* begin TEXT TO READ *

Felvine instead provides syntax which allows you to write natural code, and automatically generate appropriate SPIRV. This syntax forms a domain specific language in which shader concepts can be naturally expressed and manipulated in a first class way. But how? We have an interpreter for code (Fennel), but it produces values in the metalanguage (i.e. (+ 1 2) becomes 3, not SPIRV code performing an addition). The trick is to take advantage of the fact that our metalanguage is dynamically typed, meaning that functions like + are in fact polymorphic. We can overload the addition operation to work on two different kinds of values, then:

• regular lua numbers (implementation provided by lua)
• staged SPIRV values (representing SPIRV Code which will eventually produce a number which is not yet known)

Lua provides many extension points in the form of what it calls "metamethods" which allow a very broad class of operations to be made stage-polymorphic, meaning they will work on regular values and SPIRV Code values. Therefore we can write a function (fn [x y] (+ x y)) and it will either compute a result at compile time (when evaluating the Felvine script) or stage a computation to occur at shader runtime, depending on the arguments given. This stage polymorphism also equates to a very strong form of partial evaluation, such that meta-control-flow and constant values are folded away almost entirely. This means that it is very simple to write low- or zero-cost abstractions.

(var foo 3)           ; Typical Fennel syntax to declare a mutable variable with an initial value uses `var`.
(var* foo* f32 := 3)  ; `var*` instead produces a SPIRV variable, and requires we provide its type as well as an optional initial assignment.

(fn double [x] (+ x x)) ; This function is written with no knowledge of SPIRV.

; It will evaluate to 6, when called with a metavalue.
; This effectively inlines and constant folds the function away.
(print (double foo)) ; => 6

; It will produce a representation of SPIRV performing an OpFAdd when called with a staged value.
(print (double foo*)) ; => (expr f32 OpFAdd)

* end TEXT TO READ *
* begin SUPPLIED ENTRIES *

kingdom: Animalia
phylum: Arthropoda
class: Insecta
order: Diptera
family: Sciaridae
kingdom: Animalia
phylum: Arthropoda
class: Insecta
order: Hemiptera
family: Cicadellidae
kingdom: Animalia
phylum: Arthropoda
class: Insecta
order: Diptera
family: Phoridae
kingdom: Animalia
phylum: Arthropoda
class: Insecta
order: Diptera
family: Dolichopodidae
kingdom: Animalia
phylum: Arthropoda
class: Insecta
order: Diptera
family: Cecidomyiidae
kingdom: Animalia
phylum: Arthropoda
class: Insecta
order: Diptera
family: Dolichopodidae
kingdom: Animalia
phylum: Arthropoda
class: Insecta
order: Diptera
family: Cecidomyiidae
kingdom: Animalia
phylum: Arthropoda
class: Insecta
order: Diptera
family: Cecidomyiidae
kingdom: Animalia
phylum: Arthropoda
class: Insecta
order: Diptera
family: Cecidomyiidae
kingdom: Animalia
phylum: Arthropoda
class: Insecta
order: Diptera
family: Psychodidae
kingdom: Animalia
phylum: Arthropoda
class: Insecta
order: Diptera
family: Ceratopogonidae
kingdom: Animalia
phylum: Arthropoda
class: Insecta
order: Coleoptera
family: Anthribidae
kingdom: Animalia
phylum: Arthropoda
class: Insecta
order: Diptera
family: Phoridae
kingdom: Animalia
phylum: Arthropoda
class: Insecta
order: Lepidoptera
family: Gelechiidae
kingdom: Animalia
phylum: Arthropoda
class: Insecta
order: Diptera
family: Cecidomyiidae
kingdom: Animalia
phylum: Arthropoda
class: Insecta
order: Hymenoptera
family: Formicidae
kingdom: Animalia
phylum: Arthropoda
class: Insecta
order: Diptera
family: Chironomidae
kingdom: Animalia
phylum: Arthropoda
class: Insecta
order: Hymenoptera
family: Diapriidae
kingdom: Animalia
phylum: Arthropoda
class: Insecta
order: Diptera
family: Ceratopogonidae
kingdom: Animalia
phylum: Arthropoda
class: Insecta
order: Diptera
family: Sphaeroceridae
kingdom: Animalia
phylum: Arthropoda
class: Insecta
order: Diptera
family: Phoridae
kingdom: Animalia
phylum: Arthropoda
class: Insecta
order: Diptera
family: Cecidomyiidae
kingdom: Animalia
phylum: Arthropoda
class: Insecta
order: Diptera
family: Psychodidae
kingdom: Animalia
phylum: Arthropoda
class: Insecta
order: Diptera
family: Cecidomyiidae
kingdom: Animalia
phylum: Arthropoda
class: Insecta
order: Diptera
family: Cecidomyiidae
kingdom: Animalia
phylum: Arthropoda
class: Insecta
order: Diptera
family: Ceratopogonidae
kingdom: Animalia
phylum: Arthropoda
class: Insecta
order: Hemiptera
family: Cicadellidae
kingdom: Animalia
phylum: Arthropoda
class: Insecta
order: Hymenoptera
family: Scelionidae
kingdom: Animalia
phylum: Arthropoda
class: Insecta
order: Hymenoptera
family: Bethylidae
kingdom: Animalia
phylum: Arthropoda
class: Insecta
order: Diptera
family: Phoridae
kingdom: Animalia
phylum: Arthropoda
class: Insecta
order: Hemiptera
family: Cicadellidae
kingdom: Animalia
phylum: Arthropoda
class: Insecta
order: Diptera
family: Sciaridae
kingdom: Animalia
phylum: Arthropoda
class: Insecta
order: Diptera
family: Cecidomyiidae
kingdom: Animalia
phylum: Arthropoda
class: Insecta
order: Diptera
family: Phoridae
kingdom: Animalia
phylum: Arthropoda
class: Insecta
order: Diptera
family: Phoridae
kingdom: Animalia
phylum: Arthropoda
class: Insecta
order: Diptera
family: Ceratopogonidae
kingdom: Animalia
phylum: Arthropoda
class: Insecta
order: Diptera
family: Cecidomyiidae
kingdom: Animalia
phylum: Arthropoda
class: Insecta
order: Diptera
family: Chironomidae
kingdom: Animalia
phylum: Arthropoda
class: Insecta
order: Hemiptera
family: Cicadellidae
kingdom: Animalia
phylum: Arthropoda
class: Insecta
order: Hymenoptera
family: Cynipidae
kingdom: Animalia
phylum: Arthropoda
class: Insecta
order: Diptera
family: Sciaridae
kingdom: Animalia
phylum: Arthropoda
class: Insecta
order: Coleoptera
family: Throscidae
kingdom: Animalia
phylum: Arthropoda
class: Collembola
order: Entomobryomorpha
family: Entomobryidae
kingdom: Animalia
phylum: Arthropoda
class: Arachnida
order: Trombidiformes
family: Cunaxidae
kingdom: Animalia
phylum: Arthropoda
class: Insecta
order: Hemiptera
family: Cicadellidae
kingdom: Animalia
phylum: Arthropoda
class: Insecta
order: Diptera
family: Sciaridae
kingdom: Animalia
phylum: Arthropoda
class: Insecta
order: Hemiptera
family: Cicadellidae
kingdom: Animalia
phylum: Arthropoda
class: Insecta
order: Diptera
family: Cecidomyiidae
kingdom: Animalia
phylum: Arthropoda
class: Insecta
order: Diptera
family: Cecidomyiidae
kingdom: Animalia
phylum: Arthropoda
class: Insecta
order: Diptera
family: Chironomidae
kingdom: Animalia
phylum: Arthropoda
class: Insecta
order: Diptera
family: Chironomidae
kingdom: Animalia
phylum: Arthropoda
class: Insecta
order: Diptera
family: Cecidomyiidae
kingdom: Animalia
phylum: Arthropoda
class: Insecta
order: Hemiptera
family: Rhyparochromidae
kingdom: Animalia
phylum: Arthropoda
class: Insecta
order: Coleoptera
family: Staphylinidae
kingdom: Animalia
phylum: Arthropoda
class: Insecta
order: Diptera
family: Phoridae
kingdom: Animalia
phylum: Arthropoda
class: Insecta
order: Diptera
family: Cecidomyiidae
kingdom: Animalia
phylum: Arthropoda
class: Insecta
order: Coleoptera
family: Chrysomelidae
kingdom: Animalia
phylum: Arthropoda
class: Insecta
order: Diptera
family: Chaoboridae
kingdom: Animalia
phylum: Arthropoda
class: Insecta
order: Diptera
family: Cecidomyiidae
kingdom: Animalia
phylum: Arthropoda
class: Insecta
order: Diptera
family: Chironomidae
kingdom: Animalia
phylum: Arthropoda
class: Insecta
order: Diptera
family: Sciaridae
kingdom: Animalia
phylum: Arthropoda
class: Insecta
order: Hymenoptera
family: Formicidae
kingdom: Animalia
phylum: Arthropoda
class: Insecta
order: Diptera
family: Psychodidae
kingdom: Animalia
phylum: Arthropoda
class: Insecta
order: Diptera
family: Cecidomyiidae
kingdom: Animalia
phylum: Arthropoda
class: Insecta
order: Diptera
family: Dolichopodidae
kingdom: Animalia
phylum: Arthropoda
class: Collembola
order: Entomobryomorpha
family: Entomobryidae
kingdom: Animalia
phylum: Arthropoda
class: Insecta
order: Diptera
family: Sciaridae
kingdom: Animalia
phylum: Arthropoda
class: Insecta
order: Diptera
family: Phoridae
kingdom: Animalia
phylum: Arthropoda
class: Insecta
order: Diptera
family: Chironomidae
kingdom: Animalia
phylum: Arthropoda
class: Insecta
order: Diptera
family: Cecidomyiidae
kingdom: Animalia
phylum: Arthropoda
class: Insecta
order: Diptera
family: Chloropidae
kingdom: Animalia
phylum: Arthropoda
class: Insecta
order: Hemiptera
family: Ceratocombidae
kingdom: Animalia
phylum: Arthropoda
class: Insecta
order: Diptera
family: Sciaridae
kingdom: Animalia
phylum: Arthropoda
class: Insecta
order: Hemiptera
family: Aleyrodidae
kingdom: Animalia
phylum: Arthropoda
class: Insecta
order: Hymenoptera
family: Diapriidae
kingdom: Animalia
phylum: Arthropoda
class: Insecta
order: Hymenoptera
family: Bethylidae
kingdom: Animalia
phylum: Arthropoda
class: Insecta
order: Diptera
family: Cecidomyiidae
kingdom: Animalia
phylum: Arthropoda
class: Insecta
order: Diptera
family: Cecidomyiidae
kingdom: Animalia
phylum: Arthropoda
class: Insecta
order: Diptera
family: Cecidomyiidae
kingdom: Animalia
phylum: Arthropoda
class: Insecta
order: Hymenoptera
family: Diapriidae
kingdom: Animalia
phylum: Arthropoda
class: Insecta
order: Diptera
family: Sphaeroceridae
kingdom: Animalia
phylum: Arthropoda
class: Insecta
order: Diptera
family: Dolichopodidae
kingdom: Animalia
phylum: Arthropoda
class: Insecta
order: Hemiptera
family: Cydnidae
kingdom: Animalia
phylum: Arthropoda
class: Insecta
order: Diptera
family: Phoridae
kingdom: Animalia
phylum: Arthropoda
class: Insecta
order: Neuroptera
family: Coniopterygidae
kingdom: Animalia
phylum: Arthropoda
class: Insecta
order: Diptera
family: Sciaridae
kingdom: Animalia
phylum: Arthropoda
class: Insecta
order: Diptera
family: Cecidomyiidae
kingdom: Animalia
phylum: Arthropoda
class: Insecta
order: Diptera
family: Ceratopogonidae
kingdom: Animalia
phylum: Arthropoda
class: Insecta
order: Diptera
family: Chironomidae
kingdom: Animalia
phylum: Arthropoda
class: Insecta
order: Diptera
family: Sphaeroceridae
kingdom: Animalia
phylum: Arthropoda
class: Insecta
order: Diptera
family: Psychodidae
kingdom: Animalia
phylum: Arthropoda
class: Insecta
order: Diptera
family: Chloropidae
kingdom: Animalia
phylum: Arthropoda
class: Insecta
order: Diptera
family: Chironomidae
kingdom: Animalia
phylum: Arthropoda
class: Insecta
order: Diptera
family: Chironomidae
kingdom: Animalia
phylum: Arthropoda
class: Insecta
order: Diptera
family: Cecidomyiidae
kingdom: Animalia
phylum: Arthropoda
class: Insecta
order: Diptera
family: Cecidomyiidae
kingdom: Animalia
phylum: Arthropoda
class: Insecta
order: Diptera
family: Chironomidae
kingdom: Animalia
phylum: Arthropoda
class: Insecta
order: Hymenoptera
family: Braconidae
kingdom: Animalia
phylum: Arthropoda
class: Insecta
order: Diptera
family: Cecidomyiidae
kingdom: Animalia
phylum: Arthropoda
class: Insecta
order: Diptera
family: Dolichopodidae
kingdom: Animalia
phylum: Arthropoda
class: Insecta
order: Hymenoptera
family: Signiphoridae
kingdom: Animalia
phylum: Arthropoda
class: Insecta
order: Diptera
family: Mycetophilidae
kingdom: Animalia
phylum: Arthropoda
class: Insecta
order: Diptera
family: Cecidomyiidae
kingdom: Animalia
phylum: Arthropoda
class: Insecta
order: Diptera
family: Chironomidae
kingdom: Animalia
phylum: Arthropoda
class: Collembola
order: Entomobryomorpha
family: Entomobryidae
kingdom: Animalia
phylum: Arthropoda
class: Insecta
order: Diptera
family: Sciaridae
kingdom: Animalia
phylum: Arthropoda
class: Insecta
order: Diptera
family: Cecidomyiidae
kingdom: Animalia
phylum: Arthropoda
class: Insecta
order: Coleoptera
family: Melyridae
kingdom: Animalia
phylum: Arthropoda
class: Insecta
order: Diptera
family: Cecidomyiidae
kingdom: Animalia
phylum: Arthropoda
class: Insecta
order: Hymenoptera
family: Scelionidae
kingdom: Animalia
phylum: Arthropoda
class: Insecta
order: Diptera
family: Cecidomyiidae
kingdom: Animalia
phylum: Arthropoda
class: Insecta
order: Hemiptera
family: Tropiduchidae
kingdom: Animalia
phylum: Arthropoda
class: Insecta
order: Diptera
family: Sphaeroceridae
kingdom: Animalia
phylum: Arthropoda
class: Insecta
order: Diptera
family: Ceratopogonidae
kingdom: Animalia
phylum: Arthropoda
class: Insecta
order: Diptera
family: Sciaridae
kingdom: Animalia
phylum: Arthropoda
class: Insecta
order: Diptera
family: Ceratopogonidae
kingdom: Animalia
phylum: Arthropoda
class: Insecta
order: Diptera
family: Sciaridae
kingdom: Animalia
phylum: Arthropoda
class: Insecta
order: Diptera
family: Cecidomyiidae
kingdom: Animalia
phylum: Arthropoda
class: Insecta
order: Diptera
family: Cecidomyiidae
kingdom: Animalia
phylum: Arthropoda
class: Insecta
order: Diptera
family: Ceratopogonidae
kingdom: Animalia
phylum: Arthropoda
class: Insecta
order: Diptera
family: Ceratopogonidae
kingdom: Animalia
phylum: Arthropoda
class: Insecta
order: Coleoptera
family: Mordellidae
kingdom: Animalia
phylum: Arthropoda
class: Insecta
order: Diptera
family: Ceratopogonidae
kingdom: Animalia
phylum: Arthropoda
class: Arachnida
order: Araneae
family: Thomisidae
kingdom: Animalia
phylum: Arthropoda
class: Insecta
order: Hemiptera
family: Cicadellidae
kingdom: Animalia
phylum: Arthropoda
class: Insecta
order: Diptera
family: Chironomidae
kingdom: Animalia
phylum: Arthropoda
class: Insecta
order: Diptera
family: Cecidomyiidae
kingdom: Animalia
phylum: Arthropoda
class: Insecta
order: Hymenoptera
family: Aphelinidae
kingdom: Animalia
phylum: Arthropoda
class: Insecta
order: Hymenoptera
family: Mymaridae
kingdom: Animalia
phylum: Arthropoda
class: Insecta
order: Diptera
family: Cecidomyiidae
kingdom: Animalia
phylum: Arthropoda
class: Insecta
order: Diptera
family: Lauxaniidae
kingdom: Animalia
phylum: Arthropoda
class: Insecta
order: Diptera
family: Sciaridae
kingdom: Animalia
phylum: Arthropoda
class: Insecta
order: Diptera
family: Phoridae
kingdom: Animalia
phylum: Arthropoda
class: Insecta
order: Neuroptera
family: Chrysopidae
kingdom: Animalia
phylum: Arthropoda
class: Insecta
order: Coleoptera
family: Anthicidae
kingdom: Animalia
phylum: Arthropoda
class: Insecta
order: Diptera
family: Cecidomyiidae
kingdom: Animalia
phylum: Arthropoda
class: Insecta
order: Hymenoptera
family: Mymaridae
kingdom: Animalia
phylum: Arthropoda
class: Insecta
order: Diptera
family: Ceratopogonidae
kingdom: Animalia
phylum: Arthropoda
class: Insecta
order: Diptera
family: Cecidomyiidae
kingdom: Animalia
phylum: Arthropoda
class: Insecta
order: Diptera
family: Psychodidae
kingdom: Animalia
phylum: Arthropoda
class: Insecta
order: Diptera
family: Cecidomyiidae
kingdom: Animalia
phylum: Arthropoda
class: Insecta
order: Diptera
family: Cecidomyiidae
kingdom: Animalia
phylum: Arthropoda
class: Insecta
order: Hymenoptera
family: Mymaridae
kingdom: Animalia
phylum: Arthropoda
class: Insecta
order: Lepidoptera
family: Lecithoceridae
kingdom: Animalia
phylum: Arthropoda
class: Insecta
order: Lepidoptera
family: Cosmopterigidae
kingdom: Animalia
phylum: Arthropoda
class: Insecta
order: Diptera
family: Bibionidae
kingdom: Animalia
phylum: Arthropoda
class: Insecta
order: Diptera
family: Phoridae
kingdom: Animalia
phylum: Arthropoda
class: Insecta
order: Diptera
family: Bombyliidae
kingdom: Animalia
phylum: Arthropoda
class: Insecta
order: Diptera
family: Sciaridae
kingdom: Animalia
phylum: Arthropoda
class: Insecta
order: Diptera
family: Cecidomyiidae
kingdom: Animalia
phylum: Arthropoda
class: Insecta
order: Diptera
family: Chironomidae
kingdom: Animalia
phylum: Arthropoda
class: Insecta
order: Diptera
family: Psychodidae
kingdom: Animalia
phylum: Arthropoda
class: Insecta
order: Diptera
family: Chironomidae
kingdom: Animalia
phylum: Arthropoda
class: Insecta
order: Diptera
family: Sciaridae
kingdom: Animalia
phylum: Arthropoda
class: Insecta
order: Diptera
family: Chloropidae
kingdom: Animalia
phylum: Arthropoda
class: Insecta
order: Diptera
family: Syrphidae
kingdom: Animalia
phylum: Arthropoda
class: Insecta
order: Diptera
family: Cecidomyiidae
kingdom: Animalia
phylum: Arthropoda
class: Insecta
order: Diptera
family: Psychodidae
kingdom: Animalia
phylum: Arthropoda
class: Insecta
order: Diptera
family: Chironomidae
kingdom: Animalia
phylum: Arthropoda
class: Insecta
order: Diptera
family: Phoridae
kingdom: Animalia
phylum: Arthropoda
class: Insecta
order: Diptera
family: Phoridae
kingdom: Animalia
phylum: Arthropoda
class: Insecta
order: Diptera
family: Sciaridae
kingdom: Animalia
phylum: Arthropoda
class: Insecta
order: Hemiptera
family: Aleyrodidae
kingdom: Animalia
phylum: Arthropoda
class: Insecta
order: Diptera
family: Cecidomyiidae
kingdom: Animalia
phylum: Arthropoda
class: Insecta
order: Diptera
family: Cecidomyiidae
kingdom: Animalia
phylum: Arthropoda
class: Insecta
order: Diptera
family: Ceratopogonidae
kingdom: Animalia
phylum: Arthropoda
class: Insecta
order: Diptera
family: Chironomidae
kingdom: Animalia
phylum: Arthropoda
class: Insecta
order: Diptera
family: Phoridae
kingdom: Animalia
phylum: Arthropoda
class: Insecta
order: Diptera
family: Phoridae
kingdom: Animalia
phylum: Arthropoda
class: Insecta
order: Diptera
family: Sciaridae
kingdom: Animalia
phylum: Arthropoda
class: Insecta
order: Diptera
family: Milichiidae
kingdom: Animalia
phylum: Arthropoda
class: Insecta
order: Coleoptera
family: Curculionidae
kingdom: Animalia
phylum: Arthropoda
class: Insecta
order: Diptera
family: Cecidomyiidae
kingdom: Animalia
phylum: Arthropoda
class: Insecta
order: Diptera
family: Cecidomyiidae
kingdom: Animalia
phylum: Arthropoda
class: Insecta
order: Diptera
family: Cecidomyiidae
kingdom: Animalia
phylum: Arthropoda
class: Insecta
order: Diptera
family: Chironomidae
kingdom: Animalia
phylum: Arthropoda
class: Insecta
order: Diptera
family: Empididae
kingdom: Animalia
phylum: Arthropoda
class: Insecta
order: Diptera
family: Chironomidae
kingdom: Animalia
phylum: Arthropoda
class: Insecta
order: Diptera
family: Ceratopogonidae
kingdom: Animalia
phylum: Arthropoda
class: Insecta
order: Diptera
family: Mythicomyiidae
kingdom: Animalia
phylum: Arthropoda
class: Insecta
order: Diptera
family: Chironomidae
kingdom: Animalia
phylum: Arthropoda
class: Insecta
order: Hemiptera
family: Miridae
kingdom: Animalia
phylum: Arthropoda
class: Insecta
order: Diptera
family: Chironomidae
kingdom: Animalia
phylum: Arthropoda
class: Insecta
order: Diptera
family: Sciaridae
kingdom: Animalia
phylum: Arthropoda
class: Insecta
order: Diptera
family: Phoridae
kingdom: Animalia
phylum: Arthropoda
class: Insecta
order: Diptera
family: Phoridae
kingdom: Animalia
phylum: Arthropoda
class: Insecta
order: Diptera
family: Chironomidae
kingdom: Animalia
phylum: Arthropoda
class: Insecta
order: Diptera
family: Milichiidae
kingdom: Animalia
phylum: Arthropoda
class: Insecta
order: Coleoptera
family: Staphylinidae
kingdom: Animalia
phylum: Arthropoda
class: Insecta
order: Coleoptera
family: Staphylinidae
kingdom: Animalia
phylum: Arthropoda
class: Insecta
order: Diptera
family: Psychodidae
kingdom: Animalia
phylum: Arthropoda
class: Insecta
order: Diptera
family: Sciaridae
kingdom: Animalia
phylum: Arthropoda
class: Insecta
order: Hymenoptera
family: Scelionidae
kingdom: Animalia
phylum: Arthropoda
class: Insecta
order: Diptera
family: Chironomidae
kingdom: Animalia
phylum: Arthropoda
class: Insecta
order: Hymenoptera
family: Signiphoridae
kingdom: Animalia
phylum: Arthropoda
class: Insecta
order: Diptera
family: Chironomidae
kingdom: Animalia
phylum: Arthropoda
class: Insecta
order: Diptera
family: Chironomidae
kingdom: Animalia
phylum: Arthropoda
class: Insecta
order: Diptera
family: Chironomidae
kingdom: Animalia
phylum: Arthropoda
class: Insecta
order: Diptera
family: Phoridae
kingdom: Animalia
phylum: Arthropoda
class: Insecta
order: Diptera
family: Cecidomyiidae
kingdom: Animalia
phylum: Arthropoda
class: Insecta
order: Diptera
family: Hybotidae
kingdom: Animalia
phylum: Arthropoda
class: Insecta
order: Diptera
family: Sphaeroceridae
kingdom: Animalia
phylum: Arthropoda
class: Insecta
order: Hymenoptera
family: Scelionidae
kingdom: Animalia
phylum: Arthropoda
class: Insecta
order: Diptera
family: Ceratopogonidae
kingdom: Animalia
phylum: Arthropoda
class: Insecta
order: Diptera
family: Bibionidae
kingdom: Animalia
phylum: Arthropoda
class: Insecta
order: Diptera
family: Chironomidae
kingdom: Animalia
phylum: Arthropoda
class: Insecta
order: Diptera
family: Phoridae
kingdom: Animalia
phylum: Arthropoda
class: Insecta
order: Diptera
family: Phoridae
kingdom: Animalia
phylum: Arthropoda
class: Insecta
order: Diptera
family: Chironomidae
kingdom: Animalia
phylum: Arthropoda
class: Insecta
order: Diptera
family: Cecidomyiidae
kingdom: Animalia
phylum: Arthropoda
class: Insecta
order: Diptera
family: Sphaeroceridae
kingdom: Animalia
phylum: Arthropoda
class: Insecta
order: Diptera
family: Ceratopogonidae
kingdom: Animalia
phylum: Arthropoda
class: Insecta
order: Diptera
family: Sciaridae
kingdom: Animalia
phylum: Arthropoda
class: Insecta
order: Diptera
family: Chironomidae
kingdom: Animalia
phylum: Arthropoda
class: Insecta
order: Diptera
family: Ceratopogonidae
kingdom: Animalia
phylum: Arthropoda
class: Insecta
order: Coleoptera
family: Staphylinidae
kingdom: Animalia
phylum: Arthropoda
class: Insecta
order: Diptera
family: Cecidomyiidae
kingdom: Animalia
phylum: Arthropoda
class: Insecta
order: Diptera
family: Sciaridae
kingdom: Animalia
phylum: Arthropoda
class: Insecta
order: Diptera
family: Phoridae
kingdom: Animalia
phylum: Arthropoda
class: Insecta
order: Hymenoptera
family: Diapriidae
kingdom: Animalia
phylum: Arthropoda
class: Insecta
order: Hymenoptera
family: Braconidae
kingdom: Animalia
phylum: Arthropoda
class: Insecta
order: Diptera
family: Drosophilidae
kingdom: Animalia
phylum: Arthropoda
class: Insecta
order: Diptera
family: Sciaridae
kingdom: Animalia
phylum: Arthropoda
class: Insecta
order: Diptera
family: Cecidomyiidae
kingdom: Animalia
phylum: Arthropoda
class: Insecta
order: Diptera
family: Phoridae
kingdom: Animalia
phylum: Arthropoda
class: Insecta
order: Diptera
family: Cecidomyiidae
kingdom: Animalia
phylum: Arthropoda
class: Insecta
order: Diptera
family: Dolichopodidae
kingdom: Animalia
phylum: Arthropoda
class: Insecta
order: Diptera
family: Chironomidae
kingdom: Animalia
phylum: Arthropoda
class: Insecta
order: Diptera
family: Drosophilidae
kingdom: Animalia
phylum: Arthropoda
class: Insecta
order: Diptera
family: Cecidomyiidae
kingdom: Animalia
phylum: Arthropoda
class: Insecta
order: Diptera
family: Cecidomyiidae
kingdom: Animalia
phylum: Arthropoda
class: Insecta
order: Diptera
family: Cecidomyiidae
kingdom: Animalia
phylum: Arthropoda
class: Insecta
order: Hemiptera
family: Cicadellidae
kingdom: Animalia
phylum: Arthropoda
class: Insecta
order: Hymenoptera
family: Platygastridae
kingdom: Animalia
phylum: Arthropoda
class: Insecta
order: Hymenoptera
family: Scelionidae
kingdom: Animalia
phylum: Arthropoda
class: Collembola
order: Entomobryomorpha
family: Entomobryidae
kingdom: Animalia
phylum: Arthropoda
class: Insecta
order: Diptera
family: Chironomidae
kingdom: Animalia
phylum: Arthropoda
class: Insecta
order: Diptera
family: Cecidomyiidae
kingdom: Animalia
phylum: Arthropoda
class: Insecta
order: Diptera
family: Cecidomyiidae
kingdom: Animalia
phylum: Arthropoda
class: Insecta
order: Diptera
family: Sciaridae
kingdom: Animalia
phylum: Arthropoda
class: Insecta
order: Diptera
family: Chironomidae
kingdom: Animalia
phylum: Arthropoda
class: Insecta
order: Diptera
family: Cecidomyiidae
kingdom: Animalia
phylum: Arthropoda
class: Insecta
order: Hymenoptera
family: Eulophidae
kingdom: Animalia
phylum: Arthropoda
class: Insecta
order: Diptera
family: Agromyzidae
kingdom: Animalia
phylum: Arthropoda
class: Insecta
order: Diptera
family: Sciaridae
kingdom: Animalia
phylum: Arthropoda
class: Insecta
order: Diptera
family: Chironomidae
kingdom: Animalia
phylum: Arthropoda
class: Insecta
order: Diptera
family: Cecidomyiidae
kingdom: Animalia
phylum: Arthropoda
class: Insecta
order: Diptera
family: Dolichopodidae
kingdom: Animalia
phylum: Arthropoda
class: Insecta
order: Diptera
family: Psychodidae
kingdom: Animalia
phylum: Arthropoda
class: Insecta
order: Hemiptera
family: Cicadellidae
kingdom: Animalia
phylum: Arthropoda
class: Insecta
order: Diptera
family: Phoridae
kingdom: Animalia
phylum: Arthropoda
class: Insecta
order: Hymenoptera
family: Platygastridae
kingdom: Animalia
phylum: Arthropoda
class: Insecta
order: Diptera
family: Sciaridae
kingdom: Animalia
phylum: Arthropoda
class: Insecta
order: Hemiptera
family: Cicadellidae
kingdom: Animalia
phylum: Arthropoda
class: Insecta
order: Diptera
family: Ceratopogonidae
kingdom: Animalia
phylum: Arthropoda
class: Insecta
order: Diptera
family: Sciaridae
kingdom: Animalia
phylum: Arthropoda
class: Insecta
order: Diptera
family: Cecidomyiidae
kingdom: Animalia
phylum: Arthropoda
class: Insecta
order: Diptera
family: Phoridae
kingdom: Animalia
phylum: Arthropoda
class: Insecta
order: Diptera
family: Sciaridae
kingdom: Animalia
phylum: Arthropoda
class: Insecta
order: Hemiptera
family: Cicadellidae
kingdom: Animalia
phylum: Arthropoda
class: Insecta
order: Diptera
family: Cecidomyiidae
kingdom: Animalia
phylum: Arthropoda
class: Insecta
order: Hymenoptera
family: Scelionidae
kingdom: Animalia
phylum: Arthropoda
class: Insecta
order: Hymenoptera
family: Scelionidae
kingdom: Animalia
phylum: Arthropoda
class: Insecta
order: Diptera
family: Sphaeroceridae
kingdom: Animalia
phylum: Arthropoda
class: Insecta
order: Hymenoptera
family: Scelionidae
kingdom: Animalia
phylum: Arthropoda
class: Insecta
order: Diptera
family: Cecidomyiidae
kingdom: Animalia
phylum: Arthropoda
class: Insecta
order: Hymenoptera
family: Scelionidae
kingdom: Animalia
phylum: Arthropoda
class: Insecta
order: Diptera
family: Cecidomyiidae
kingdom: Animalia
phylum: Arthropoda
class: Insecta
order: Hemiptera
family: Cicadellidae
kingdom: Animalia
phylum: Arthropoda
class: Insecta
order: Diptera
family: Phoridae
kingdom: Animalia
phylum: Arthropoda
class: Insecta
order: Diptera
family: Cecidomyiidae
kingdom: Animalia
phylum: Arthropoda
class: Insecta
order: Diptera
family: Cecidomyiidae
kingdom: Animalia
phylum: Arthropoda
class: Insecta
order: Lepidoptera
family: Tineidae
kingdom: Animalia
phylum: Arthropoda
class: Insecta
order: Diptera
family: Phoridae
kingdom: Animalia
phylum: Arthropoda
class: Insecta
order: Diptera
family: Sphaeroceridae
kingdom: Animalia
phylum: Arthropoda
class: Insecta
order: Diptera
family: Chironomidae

* end SUPPLIED ENTRIES *

[WORK REQUIRED] Can you write the next part of the Felvine shader-syntax text, picking up right after its last line?

[ANSWER]
Examples are provided in the examples/ folder to understand how this works and to show how different kinds of shaders can be written. Each of them have been based on an analogous GLSL shader for comparison. With fennel and spirv-val/spirv-opt on your path, you can build and validate the examples by running python build_examples.py.

The upshot of all this in the end is: you can write a script that looks like regular code. Certain aspects of it are annotated to indicate that they produce specifically a SPIRV value, internally called a Node. You can use values like this in math expressions and access their fields etc. in a natural way because of polymorphism. The script is executed during the equivalent of a "compile time" and collects information about the SPIRV calculations to be performed.

In this way, SPIRV fn* functions (including your shader entrypoint) are persisted in the final shader module, but regular functions in Fennel are specialised away and operate like very powerful compile time metaprograms, and Fennel macros allow creating new and convenient syntax.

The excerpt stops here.